▸ **Supplied records**:
──────────────────────────────
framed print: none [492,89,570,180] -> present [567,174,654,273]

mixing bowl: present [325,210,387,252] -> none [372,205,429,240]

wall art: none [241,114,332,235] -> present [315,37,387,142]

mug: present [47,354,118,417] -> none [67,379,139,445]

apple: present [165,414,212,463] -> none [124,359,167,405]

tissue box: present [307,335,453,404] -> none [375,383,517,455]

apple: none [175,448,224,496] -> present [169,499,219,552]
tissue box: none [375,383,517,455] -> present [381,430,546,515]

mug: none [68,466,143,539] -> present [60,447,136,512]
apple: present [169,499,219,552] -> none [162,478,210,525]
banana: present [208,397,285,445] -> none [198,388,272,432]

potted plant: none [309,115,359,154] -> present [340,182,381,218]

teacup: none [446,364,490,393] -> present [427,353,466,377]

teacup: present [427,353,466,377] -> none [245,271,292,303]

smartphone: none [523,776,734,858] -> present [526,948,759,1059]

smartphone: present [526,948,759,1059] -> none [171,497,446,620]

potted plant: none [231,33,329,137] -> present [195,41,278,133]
──────────────────────────────
▸ **Task to complete**:
The lines to show are those in the data above that include "plant".

▸ **Answer to the problem**:
potted plant: none [309,115,359,154] -> present [340,182,381,218]
potted plant: none [231,33,329,137] -> present [195,41,278,133]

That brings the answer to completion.